While Pineda’s insistence on pounding the zone is admirable in a vacuum, and capable of delivering intoxicating moments like Monday’s perfect game bid, it is ultimately a predictable model that doesn’t really work. The bottom line doesn’t cut it.
If we’ve learned anything over the past few years, it’s that contact is not a crapshoot.
Koehler doesn’t have nearly as much talent as Pineda, but he has made the ruthless, perhaps painful choice to cut his losses and force hitters to either make (relatively) bad contact or take a single base. He has acknowledged that a walk is sometimes a preferable outcome.

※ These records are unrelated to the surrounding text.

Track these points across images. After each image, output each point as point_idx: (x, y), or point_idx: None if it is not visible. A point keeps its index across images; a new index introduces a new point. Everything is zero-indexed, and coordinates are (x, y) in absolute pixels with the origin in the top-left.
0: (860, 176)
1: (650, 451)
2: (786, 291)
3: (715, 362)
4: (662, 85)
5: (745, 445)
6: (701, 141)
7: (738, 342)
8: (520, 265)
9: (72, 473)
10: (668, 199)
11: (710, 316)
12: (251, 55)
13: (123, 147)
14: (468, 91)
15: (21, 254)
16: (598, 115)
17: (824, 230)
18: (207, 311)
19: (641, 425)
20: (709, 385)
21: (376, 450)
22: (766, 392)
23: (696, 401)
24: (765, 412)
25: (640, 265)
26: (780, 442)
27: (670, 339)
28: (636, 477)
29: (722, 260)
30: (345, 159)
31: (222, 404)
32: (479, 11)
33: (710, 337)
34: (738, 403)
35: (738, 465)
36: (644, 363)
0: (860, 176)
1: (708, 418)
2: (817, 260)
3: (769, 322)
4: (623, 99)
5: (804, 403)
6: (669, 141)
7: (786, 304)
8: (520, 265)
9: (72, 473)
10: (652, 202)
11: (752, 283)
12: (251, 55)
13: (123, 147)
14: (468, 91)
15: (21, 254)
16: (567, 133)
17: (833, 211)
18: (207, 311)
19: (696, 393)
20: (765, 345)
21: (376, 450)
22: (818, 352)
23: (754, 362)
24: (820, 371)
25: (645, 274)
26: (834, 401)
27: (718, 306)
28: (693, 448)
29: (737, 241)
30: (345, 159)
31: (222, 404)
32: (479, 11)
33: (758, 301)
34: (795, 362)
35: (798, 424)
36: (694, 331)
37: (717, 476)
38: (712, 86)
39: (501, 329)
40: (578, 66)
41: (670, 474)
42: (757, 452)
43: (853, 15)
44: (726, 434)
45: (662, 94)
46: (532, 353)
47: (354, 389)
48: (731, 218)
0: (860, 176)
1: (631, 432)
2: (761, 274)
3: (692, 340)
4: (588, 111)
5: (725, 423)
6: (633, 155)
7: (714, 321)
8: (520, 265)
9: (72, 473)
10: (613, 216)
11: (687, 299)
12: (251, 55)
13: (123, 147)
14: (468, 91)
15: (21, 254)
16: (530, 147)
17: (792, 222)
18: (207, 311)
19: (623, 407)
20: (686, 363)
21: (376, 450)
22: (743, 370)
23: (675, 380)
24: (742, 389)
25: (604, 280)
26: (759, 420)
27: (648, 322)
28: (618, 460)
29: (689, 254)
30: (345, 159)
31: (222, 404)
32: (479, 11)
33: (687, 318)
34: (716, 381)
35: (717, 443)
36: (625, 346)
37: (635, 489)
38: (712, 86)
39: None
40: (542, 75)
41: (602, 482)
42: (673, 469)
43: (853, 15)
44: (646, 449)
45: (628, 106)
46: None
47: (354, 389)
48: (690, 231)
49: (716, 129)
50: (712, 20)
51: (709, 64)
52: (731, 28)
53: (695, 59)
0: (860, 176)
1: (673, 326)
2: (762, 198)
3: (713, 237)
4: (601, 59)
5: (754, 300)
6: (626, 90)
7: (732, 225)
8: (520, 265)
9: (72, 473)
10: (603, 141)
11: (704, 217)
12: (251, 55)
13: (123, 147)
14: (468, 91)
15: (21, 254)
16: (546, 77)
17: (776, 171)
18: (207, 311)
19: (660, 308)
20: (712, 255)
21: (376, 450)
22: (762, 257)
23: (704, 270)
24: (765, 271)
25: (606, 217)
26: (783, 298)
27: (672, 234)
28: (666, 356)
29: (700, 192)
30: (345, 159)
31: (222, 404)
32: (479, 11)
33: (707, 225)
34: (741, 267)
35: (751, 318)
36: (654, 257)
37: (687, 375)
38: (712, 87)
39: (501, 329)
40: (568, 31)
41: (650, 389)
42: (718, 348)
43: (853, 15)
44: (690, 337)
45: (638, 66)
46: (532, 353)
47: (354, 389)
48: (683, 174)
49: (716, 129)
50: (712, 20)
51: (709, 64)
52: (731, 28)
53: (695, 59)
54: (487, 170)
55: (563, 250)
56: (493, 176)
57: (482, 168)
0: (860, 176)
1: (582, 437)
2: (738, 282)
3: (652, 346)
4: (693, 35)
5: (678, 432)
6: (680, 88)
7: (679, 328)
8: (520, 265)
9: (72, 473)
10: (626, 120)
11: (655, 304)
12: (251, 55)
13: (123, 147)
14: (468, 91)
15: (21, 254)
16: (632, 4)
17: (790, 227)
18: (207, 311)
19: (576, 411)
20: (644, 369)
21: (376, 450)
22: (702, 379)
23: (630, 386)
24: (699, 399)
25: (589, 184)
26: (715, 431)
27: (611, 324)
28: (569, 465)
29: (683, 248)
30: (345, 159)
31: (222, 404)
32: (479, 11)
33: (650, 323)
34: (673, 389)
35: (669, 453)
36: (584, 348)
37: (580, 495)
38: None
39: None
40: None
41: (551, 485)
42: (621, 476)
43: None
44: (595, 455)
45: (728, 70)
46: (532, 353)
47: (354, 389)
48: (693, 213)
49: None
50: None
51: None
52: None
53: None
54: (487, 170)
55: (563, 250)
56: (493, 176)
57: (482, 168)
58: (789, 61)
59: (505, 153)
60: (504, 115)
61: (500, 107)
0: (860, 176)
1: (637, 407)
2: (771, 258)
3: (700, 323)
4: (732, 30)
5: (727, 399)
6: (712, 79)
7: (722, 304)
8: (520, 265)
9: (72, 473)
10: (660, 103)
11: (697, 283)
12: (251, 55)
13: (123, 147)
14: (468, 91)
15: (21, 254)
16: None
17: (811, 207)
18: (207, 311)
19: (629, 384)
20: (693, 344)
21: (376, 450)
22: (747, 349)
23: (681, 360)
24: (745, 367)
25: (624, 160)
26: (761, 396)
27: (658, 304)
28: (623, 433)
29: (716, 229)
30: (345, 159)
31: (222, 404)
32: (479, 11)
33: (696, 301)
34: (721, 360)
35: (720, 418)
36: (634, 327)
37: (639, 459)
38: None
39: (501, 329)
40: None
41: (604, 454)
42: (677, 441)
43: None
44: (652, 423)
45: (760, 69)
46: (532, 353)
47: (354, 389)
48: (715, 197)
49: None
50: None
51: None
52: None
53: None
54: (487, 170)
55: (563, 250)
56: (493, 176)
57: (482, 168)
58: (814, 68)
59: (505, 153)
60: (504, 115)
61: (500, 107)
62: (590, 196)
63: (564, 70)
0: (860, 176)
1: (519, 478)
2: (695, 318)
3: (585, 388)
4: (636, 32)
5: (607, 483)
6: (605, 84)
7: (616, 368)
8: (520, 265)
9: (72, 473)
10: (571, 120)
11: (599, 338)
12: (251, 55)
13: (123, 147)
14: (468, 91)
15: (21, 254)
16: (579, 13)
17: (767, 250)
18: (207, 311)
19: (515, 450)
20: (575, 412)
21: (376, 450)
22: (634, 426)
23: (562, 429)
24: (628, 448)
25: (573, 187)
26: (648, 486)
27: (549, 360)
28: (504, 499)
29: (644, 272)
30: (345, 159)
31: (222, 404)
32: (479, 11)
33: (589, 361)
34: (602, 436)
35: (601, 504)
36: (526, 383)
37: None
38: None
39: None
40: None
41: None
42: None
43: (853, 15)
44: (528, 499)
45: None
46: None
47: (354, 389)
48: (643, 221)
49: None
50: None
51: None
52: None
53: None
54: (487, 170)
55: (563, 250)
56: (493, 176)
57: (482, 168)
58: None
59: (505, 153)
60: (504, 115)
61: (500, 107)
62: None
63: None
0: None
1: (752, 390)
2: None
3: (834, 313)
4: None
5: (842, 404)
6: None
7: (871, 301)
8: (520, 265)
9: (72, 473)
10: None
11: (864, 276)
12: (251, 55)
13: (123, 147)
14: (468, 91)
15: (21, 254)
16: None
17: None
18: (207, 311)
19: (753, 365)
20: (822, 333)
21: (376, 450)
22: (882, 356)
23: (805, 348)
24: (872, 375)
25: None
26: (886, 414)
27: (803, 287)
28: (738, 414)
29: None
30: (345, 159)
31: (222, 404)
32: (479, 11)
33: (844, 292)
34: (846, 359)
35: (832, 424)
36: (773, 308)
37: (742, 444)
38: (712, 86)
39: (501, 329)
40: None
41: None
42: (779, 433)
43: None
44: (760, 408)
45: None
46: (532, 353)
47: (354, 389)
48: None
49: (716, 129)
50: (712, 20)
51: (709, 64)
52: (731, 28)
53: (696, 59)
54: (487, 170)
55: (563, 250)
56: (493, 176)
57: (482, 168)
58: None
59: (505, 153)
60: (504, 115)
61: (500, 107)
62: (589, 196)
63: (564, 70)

He’s made his slider and curveball more prominent pieces of his repertoire, and even added a few changeups to further push the fastball to the back burner when possible. He still gets into bad counts just about as often as any viable major-league starter, but in 2016 he stuck with his mix, for the most part, and managed to bring his strikeout rate up a tick, and push his home run rate below league average. Exit velocity numbers, by the way, back up the idea that he induced far, far weaker contact in those three-ball counts than Pineda.
Pineda doesn’t get into those bad counts nearly as often! He only has the slider to lean on, really, but it’s still a much better pitch than anything Koehler is breaking out. It’s all a very reasonable sales pitch. And yet …
Michael Pineda, 2016: 175 2/3 innings, 98 runs allowed.
Tom Koehler, 2016: 176 2/3 innings, 93 runs allowed.
Yes, yes, Koehler lords over a 10-gallon drum while Pineda tries to keep the ball in a sardine can, but it shouldn’t be this close. Your eyes can only deceive you so much. Eventually you begin to think that the off-brand might be on to something. Results, after all, are the name of this and many other games.
And at a certain point, everything is what it seems.